I am in the process of setting up a 10 gallon planted tank for cherry shrimp or crystal shrimp and I want to include a CO2 system. Not very interested in paying the large amounts of money for the compressed CO2 systems found in fish stores, so I was looking at DIY.

Specifically these two methods:

DIY Yeast-Generated CO2 System
DIY CO2 System for Planted Aquarium

How much would the supplies cost for the DIY and how much would it cost to maintain? What about the store-bought compressed CO2 with the silver cans, gauges, etc.

I'm also interested in making the same DIY system for my established 36 gallon tank. Would it injure the fish to all of a sudden include CO2 or should I start using it gradually?

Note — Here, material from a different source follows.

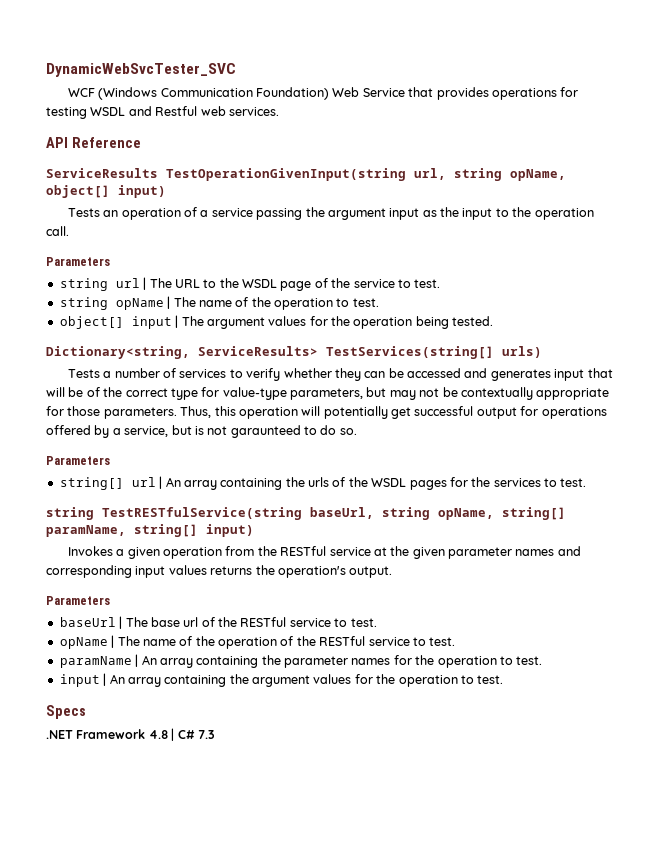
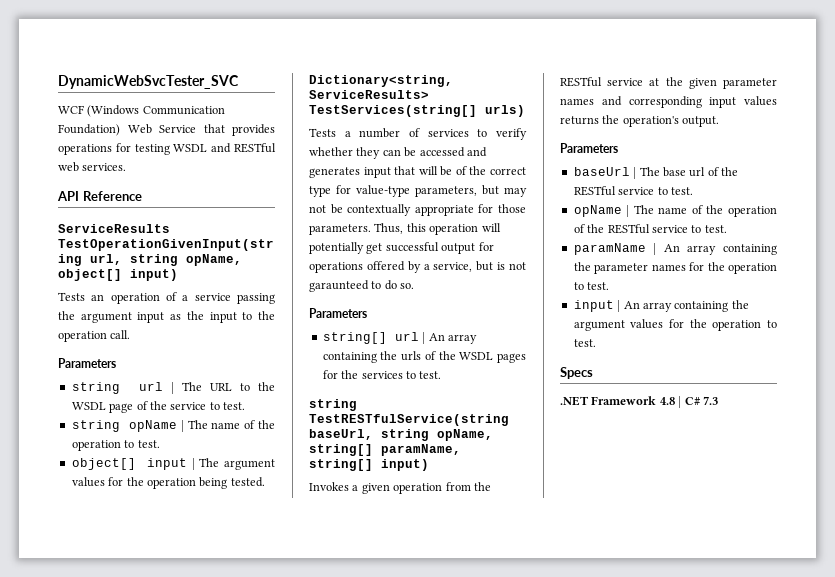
[155,106,198,116] Restful -> [234,143,276,153] RESTful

Also, I have an air stone pumping in my 36 gallon. Would this release or waste any of the CO2 or would it actually be helpful to let some oxygen in too?

Thanks!

Edit: forgot to add: How much more effective is CO2 injection over chemicals like Flourish? I currently use chemicals right now, but plant growth is slow. I also have a 30W natural daylight fluorescent lamp on my 36 gallon and a 17W fluorescent light on my 10 gallon. I am planning on upgrading these both to T5 fixtures around Christmas time since they are costly.


----------



## coralbandit (Jul 29, 2012)

the second diy seemed to address the problems the first said would happen.As for cost of materials if those articles weren't old they listed prices? The second system seemed to be complete and well thought out.The little silver cans sold in LFS I would think of like having a BB gun;if you need the co2 canister then you only get to shoot X times before you replace, where if you had pump action you can shoot till your tired of pumping.The cost of replacing small cylinders would seem to make the system un user($) friendly besides the chance of running out and then you have to run out to get more($).Sugar and yeast are not that expensive in comparison.Replacement of generator bottle could easily be done every two weeks as routine maint. while servicing your tank(no big deal).I like system 2 and consider it myself thanks for the link!


----------



## ianeberle (Aug 11, 2012)

They said that the whole thing would cost about $50, but later in the article it said one piece was $35 and one was $25, so I got confused... I was looking for somebody who had created a DIY system on a 10 gallon who could tell me about what it would cost.

Thanks, though and you're welcome for the link!


----------



## jrman83 (Jul 9, 2010)

A DIY is a few used plastic bottles, tubing, sugar and yeast. You really can't get much cheaper than that. If you start adding things to it for whatever reason it is user preference, but not necessarily needed. 

What fixture would you be getting? T5 or T5HO?


----------



## ianeberle (Aug 11, 2012)

I am going to use two 14w CFL 5000k lights. Also I already have the plastic bottles, all I need is the silicone tubing and yeast. The system looks simple to set up actually!


----------